BTW, I did a quick test using title class in markdown but the HTML output's title is empty in the head section:

Right, this is as expected -- the special behavior above does not make sense for Markdown, since in Markdown you have a visual representation of the title already in the metadata, and there's no need to repeat it as an element of the body.

nkalvi commented 8 years ago

@jgm Thanks for kindly explaining this; I did see the title being treated as expected in HTML head/meta data block. Wouldn't it be helpful to indicate it in the documentation still?

nkalvi commented 8 years ago

Could the handling improved by checking the presence of title first before suppressing it?

dfc commented 8 years ago

Yes, this is intentional. When pandoc produces HTML itself, it uses an h1 with class "title" to render the document title. So when parsing HTML it doesn't include this in the document body.

This behavior goes WAY back, but it's probably not the best idea. I think I was doing round trip testing, and without this behavior you'd get a double title on round trip...

Hello Prof. MacFarlane (@jgm),

I promise I am not trying to be obtuse. Your explanation makes when I read it but when I try to apply this understanding everything falls apart.

Given my understanding that pandoc uses/treats/approaches H1s with class=title as the title of an html file; given the following input:

<h1 class="title">This is a L1 Heading Title</h1>
Some text
<h2>Second Level Heading</h2>
Some more text

I expect that pandoc -f html -t markdown -s --atx-headers input will yield:

---
title: This is a L1 Heading Title
...

Some text

## Second Level Heading

Some more text

The expectation is that pandoc will use the thing that pandoc commonly considers a title as the title for the created document.

Side Note:

I understand that the world is messy and at times compromises need to be made.

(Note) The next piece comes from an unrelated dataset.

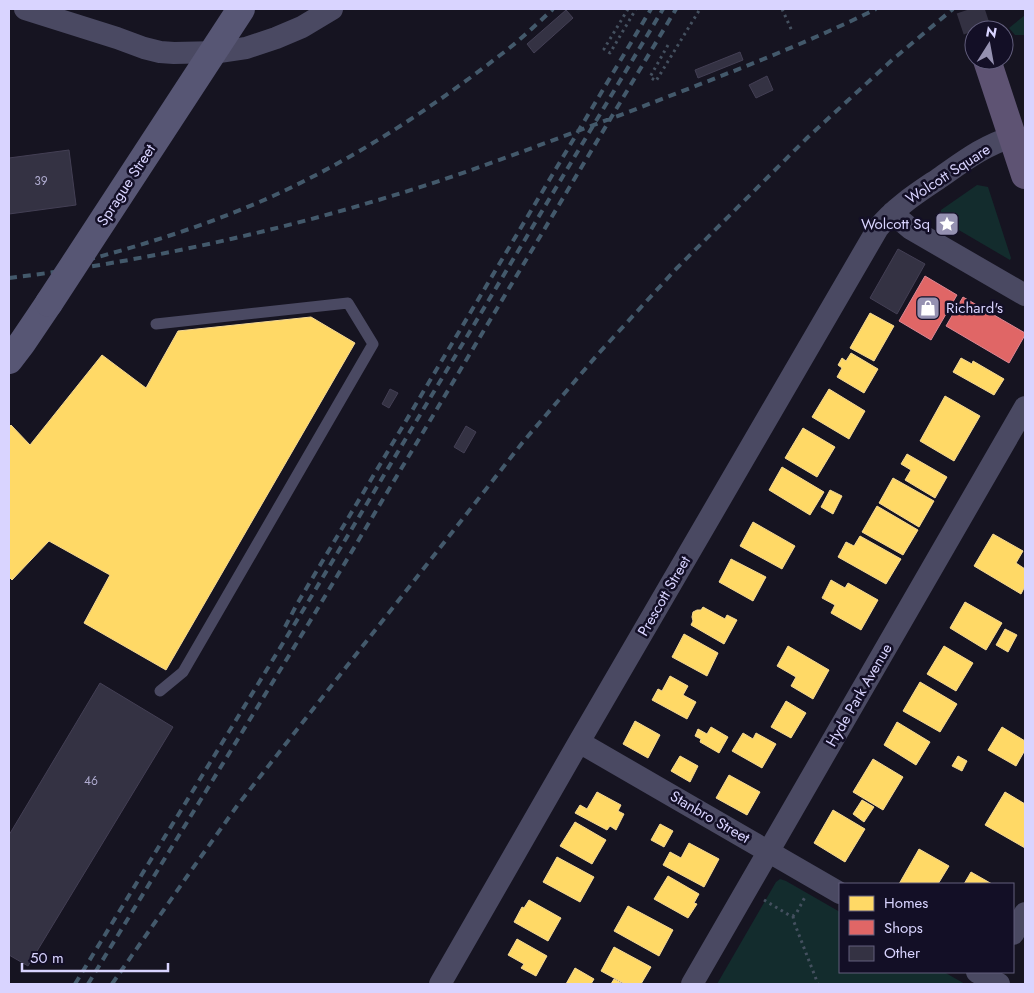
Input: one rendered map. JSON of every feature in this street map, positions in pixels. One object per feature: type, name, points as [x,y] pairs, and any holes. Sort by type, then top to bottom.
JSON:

But it seems a little strange to me that pandoc drops input without warning the user. Maybe --trace or --verbose could be put to work in order to provide the user with some sort of notification that pandoc intentionally threw away some input it was given.

nkalvi commented 8 years ago

@dfc From what I understood, <h1 class="title">This is a L1 Heading Title</h1> is considered

is just a visible manifestation on the page of the title.

i.e. Just a repeat of the <title>This is a L1 Heading Title</title> in the <head> of HTML document, and thus ignored.

I still feel it can be handled better (see my earlier comments). BTW, obtuse? - I like it :smile:

jgm commented 8 years ago

Douglas, you're right that the <h1 class="title"> isn't used to populate the "title" field of metadata on reading HTML. The <title> element of the head is used for that, and I don't think we'd want to override that. Perhaps if <title> is empty it would make sense to do this, I don't know.

I'm half tempted just to remove the special treatment of <h1 class="title">. You are not the first to ask about it. On the other hand, it's hard to know how many people might be relying on this behavior.

Jmuccigr commented 8 years ago

FWIW, not me. :-) Remove away.

ondras commented 8 years ago

For the record, I also ran into this issue. Removing this behavior would make my life easier in this particular case.